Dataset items
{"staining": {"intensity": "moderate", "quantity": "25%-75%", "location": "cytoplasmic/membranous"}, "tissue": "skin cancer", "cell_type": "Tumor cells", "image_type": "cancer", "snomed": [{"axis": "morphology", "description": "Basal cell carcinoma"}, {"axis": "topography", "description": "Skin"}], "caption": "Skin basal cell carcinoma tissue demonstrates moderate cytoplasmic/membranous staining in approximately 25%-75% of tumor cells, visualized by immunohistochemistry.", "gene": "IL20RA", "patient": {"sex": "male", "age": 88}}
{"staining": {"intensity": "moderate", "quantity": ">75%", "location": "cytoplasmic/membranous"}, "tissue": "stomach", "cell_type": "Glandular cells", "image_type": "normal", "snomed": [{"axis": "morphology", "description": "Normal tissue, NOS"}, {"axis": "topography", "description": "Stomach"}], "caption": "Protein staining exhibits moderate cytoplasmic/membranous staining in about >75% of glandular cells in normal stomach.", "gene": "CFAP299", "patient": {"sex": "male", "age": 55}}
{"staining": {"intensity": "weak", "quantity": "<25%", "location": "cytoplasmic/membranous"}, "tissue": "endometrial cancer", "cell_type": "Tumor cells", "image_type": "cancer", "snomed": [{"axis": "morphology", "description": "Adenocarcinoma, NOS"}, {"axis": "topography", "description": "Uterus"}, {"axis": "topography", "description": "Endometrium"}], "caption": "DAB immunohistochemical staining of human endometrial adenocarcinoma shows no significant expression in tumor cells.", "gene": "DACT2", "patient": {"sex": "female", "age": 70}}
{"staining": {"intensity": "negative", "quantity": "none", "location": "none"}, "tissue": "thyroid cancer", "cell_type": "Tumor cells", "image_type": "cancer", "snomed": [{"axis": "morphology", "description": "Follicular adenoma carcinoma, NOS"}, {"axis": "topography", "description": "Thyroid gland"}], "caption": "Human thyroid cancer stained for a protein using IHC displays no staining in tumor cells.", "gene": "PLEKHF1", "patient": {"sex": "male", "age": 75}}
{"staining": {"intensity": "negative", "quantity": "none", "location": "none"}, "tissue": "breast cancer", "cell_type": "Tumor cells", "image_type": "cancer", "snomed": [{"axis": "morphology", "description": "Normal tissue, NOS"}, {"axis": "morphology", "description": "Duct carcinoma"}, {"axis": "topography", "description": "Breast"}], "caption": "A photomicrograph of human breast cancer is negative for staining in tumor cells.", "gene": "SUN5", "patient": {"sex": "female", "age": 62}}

#### [Action item]
Quote each line above in full, word for word.

#### [Response for this exercise]
{"staining": {"intensity": "moderate", "quantity": "25%-75%", "location": "cytoplasmic/membranous"}, "tissue": "skin cancer", "cell_type": "Tumor cells", "image_type": "cancer", "snomed": [{"axis": "morphology", "description": "Basal cell carcinoma"}, {"axis": "topography", "description": "Skin"}], "caption": "Skin basal cell carcinoma tissue demonstrates moderate cytoplasmic/membranous staining in approximately 25%-75% of tumor cells, visualized by immunohistochemistry.", "gene": "IL20RA", "patient": {"sex": "male", "age": 88}}
{"staining": {"intensity": "moderate", "quantity": ">75%", "location": "cytoplasmic/membranous"}, "tissue": "stomach", "cell_type": "Glandular cells", "image_type": "normal", "snomed": [{"axis": "morphology", "description": "Normal tissue, NOS"}, {"axis": "topography", "description": "Stomach"}], "caption": "Protein staining exhibits moderate cytoplasmic/membranous staining in about >75% of glandular cells in normal stomach.", "gene": "CFAP299", "patient": {"sex": "male", "age": 55}}
{"staining": {"intensity": "weak", "quantity": "<25%", "location": "cytoplasmic/membranous"}, "tissue": "endometrial cancer", "cell_type": "Tumor cells", "image_type": "cancer", "snomed": [{"axis": "morphology", "description": "Adenocarcinoma, NOS"}, {"axis": "topography", "description": "Uterus"}, {"axis": "topography", "description": "Endometrium"}], "caption": "DAB immunohistochemical staining of human endometrial adenocarcinoma shows no significant expression in tumor cells.", "gene": "DACT2", "patient": {"sex": "female", "age": 70}}
{"staining": {"intensity": "negative", "quantity": "none", "location": "none"}, "tissue": "thyroid cancer", "cell_type": "Tumor cells", "image_type": "cancer", "snomed": [{"axis": "morphology", "description": "Follicular adenoma carcinoma, NOS"}, {"axis": "topography", "description": "Thyroid gland"}], "caption": "Human thyroid cancer stained for a protein using IHC displays no staining in tumor cells.", "gene": "PLEKHF1", "patient": {"sex": "male", "age": 75}}
{"staining": {"intensity": "negative", "quantity": "none", "location": "none"}, "tissue": "breast cancer", "cell_type": "Tumor cells", "image_type": "cancer", "snomed": [{"axis": "morphology", "description": "Normal tissue, NOS"}, {"axis": "morphology", "description": "Duct carcinoma"}, {"axis": "topography", "description": "Breast"}], "caption": "A photomicrograph of human breast cancer is negative for staining in tumor cells.", "gene": "SUN5", "patient": {"sex": "female", "age": 62}}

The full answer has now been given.